|Review||Tightrope (1984)||Director||Richard Tuggle|
|Cast||Clint Eastwood, Genevieve Bujold, Dan Hedaya, Alison Eastwood and Jennifer Beck|
“There’s a darkness inside all of us, Wes. You, me and the man down the street. Some have it under control, others act it out. The rest of us try to walk the tightrope between the two.” – Lawyer friend of Wes Block
New Orleans cop Wes Block (Eastwood), a single dad of two girls, goes after a serial killer-rapist who’s prowling the French Quarter of New Orleans. As Block gets nearer to his target he starts indulging in all sorts of kinky activities under the guise of investigation and gradually realizes that the two of them are the opposite sides of the same coin. Soon Block catches the killer’s attention and any woman whom he gets close to is in grave danger…even his teenage daughter.
It’s a stretch to coin any of Eastwood’s movies as genuine cult items but some of them stray fairly from the mainstream. The legendary actor/director is a favourite of mine and I wanted to cover at least one of his movies and “Tightrope” fits the bill perfectly as something slightly different. For one thing the sleaze factor is pretty high and the character of Wes is a radical departure from the Harry Callahan’s and other similar lone ranger types of law officials Eastwood is known for. Far from being the morally upstanding and confident detective; Wes continually gives into his carnal desires and seeks out kinky activities for his own gratification. He’s a borderline alcoholic as well. Wes is in fact much more human than the no-nonsense heroes Eastwood had perfected up to that point in Westerns and action films. And he embraces the role with full force, quite bravely disclosing Wes’s frailties and insecurities as he closes in on a vicious psychopath whom he fears he bears more than a passing resemblance to.

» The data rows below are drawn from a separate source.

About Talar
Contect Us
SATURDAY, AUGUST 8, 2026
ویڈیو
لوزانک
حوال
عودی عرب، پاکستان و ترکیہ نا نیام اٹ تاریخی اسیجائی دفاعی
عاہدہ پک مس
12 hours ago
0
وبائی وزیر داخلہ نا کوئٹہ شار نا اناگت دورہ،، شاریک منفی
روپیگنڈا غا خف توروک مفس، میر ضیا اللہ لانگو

The bleak look of the film is noteworthy as well. New Orleans has always been a picturesque background for any film but it looks especially menacing here. The lowlight alley street corners and dark corridors of various seedy establishments Wes goes to investigate (and fulfil his own desires) figuratively witness the character’s gradual descent into an abyss that’s almost consuming him. It’s a sobering look at an actor who’s stretching himself character wise, Eastwood comes out a winner and the look of the film compliments it beautifully.
The killer himself is of special interest as well. It’s almost irrelevant who’s behind the murders as the story solely focuses on Wes’s identification with him and vice versa. That said; he’s quite the menacing presence appearing in various guises (and even with a creepy mask) and able to strike very close to Wes’s home. Although “Tightrope” is never especially bloody or graphic it has a certain slasher-film vibe running through and the killer’s targets and methods enhance that feel.
Genevieve Bujold stars as Beryl Thibodeaux, an activist who runs a rape crisis center, and she’s the only person who seems to understand Wes’s predicament. She’s not an especially realized character but the scenes between her and Eastwood do show a side to Wes that he wants to keep intact. Bujold is fine in the role and plays well opposite Eastwood. Alison Eastwood performs admirably in a rather difficult role for a youngster and the always likable supporting actor Dan Hedaya does well as Wes’s partner.
Story has it that writer and director Richard Tuggle was replaced by Eastwood in the directing chair as filming went on. Whether that’s true or not any behind the scenes drama didn’t damage the finished product as “Tightrope” is a remarkably accomplished and focused thriller that will always be somewhat of an anomaly in Eastwood’s career.